(Excerpt to read)

-----

This is the fourth post in a series called Resilient Resistance. We need all of us to stay engaged for the long haul, so I’m sharing strategies for doing justice work without burning out or giving up. We can’t afford to lose any one of us. Want next week’s edition? Click here to subscribe.

Our culture tends to treat aesthetics as frivolous, the realm of the rich and cultured. When you’re fighting for your life, stopping to appreciate the sunset can feel out of reach. But if we forget to notice the beauty, we can quickly lose sight of what we’re fighting for.

“There's a sunrise and sunset every day. You can choose to be there for it. You can put yourself in the way of beauty.”

That’s the writer Cheryl Strayed. Notice the elegance of the natural world, the humanity in another person’s eyes, the way the colors of the houses play off one another. Remembering to take even the smallest moment to seek beauty can transform you, fortify you, and bolster your commitments to undoing this system that seeks to oppress.

-----

(Given information)
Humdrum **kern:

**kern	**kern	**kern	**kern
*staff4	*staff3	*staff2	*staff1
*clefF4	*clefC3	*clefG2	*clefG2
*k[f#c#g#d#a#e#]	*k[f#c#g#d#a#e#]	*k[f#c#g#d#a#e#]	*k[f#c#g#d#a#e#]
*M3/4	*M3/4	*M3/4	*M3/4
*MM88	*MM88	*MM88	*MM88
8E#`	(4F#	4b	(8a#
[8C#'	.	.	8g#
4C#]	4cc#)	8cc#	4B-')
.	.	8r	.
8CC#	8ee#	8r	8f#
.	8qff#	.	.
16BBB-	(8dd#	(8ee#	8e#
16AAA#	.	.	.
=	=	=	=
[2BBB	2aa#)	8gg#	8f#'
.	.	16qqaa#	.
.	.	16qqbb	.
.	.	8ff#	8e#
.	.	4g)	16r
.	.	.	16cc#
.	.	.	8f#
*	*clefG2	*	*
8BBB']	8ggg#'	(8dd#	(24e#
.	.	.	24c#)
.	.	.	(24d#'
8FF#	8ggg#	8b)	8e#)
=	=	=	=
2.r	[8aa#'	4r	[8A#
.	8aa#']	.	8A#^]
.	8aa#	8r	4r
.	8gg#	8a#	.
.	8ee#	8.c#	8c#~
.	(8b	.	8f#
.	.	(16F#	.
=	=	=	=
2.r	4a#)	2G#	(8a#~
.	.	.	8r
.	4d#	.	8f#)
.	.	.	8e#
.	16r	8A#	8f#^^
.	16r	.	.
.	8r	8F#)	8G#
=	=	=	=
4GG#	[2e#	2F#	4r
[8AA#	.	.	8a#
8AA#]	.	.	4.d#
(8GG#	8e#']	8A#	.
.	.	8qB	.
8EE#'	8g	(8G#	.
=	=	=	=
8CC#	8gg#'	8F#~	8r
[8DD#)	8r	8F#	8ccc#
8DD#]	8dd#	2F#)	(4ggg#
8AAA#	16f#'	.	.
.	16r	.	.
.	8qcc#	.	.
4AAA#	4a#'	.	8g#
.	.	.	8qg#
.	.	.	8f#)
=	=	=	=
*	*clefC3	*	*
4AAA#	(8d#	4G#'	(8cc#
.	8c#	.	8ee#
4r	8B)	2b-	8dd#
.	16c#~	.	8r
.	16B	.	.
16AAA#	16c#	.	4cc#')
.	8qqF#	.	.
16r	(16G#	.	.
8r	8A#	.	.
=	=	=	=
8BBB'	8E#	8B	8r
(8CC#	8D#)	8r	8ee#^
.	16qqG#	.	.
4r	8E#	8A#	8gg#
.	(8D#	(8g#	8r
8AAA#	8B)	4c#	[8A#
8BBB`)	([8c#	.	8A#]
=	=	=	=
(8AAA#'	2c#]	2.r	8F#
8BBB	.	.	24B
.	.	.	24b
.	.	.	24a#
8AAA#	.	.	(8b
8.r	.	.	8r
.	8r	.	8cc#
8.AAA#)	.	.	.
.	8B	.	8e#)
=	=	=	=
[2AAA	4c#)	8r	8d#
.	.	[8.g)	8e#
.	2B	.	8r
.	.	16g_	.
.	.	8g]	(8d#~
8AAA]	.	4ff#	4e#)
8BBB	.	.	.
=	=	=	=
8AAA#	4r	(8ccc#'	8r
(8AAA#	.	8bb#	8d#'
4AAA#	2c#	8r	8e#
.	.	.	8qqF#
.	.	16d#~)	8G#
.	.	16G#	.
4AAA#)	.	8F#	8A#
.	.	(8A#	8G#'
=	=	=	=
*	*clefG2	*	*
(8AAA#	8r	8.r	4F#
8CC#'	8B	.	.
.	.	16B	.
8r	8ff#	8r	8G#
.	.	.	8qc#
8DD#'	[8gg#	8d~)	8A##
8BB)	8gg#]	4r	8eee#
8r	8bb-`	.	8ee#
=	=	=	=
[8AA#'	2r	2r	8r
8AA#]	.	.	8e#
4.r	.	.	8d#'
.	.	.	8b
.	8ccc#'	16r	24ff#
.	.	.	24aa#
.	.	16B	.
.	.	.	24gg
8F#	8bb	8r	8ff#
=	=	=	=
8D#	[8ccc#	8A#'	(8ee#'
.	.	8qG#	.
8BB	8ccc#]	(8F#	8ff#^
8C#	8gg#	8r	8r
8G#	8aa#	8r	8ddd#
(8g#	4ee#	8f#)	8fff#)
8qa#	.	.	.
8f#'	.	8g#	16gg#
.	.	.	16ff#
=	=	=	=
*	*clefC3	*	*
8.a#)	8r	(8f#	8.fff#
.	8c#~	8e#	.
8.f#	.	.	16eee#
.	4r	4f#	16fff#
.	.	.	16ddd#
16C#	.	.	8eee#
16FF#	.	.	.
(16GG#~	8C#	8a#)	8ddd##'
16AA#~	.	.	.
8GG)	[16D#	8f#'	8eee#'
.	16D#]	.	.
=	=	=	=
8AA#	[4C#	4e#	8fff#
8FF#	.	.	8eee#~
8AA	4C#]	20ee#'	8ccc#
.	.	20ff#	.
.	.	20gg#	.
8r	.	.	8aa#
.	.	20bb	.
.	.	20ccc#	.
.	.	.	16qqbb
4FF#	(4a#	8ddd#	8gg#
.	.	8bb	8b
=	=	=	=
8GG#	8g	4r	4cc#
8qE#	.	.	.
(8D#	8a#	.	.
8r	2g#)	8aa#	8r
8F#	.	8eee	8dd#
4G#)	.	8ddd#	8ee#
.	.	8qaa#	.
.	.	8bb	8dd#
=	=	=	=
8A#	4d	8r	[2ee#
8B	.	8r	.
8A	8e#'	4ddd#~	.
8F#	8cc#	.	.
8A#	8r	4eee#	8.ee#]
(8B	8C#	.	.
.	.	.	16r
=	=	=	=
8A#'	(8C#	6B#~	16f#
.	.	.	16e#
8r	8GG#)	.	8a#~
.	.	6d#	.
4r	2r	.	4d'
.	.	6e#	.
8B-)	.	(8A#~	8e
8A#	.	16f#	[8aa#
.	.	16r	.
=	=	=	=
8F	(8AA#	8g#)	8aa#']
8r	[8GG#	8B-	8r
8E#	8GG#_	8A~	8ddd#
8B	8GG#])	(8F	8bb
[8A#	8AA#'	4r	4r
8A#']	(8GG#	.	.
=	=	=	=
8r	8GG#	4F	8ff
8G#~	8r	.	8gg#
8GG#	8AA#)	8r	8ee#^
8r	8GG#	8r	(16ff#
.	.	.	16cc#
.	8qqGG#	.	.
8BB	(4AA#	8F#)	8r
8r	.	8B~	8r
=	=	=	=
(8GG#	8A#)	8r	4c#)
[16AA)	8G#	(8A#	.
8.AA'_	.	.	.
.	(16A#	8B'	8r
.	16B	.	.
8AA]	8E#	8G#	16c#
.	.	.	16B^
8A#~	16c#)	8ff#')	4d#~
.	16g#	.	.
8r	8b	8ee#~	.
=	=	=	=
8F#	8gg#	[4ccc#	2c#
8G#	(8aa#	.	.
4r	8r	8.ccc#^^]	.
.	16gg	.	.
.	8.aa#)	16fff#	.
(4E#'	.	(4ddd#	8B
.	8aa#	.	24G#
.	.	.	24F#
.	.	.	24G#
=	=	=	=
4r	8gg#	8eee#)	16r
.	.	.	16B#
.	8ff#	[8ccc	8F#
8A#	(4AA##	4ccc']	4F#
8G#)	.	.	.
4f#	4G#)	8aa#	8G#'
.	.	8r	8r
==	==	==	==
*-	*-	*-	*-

-----

(Exercise 1) In the Resilient Resistance excerpt, which writer is quoted on putting yourself in the way of beauty?
(Exercise 2) Decide whether each statement agrees with the Resilient Resistance excerpt. Answer yes or no, and quote the words that settle it. (a) The post belongs to a series called Resilient Resistance. (b) Our culture tends to treat aesthetics as essential to everyone. (c) The quoted writer says a sunrise and sunset happen once a week.
(Exercise 3) Resume the Resilient Resistance excerpt from where it stops.

(Expected answer 1) Cheryl Strayed.

(Expected answer 2)
(a) Yes: "This is the fourth post in a series called Resilient Resistance."
(b) No: "Our culture tends to treat aesthetics as frivolous, the realm of the rich and cultured."
(c) No: "There's a sunrise and sunset every day."

(Expected answer 3)
In New Orleans we have this one pretty easy this time of year; Carnival is truly a feast for the senses. Not only do we get to witness a plethora of gorgeousness, we are all invited to participate in making beauty. Mardi Gras Indians debut their intricate beaded and feathered suits. Seamstresses sew elaborate gowns. Ordinary citizens get out their glue guns to co-create the magic of Carnival.

Charles Eisenstein, thinker and writer sums it up this way: “In the face of the impending crisis, people often ask what they can do to protect themselves....I would like to suggest a different kind of question: ‘What is the most beautiful thing I can do?’”

What is the most beautiful thing you can do today?

What is the most beautiful way you can engage with this fight for justice?

What is the most beautiful sight you’ll see?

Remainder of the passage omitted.